From over on the FFG forums:

quote:

It depends. People with more time to spend on the statistics than I have claimed that adding an Ability die is better than upgrading to a Proficiency die.

If I want to put points into being good with a blaster rifle (ranged - heavy), I can do it by boosting my Agility from 2 to 3 (30 XP), or by buying two ranks in the skill (15-25 XP). (I could, of course, do both; but we're comparing basic options here.)

The boosted Agility has broader payoff up front for Agility based skills, but it costs more (in some cases *significantly* more), and leaves me without any Proficiency dice to roll, so I'll never hit that Triumph with my blaster rifle, so my Advantages better come up hot enough to make up the difference.



Note: We'll assume that both characters have Ranged - heavy on their career skill list moving forward.
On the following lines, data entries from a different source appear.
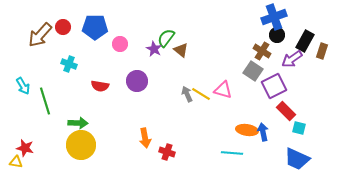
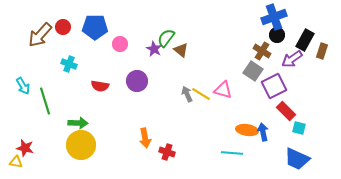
black rectangle: moved 1 px up
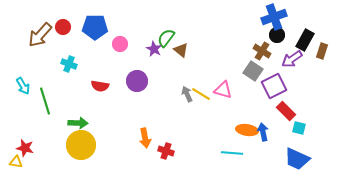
red cross: moved 1 px left, 1 px up
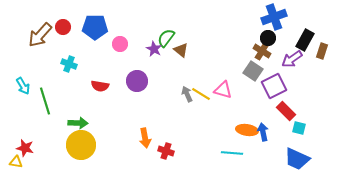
black circle: moved 9 px left, 3 px down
Assuming they both *don't* only changes the individual costs, and assuming that only 1 does just loads the deck against the other one.

After character creation, the Skill character only has to spend 35 XP to hit a pool of 4 dice (2c/4s). That same 35 XP for the Agility character would only give them 3 dice (3c/3s) (30 XP spent, 5 'in the bank' for the next rank). As the skill points get more expensive, that 15 XP 'lead' becomes smaller and if the two characters allocate equal XP toward boosting their raw dice pools in that skill, they will leapfrog each other in effectiveness. (The Skill character will add an extra die first, but when their pools are of equal size, the Agility character will have 1 more Proficiency die.)

At maximum XP expenditure, the Agility character will be better by a single Proficiency die because any boost the Skill character can get to a Characteristic the Agility character can get as well, and for the same overall cost. (But at the same post-creation cost, the Skill character will also have had 15 more XP to put into other Skills or Talents as well.)

The Skill option means 'topping out' lower than the Characteristic option, but it also means having more XP to allocate in other ways. As a result, which is 'better' will depend on a *wide* range of questions.